Exercise brief
Find each line below containing the word "Full" and copy it.

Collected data
================

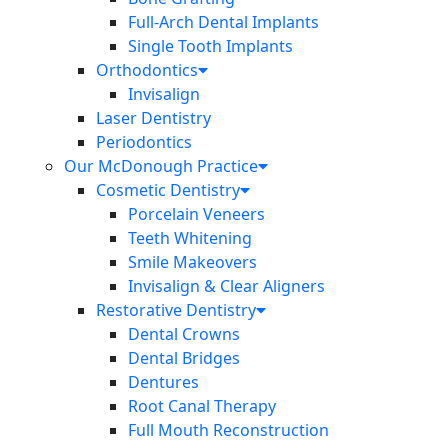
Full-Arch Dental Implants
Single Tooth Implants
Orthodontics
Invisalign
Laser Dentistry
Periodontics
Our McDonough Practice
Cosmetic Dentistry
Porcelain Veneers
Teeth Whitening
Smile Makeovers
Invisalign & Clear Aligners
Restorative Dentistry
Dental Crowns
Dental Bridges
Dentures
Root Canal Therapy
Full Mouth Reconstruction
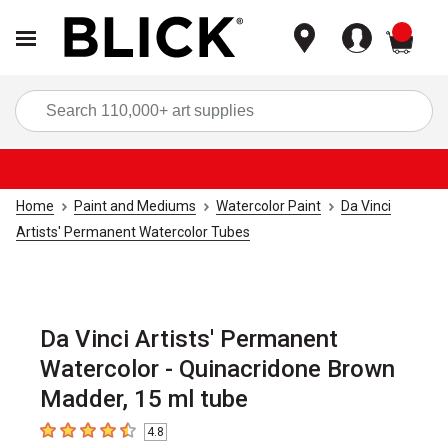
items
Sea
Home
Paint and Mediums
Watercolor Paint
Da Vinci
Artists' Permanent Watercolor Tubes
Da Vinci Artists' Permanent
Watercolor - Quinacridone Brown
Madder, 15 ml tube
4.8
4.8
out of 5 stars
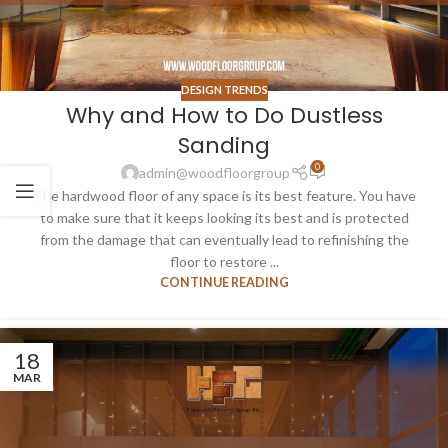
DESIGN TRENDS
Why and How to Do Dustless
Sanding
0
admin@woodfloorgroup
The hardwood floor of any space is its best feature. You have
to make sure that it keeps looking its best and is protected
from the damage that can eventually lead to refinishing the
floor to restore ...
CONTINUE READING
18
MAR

================

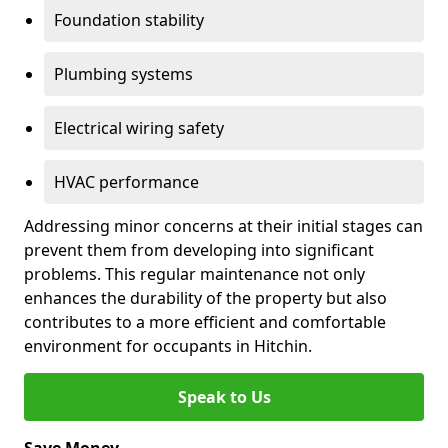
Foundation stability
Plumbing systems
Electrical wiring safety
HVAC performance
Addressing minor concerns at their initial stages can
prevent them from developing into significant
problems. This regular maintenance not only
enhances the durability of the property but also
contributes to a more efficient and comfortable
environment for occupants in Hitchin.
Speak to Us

================

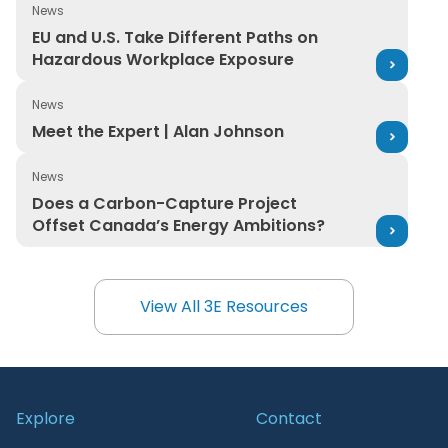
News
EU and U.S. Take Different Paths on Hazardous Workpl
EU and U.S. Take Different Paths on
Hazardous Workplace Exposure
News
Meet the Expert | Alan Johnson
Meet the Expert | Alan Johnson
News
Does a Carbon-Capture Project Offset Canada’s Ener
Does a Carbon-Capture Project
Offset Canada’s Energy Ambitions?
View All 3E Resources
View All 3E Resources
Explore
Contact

================

Written response
Full-Arch Dental Implants
Full Mouth Reconstruction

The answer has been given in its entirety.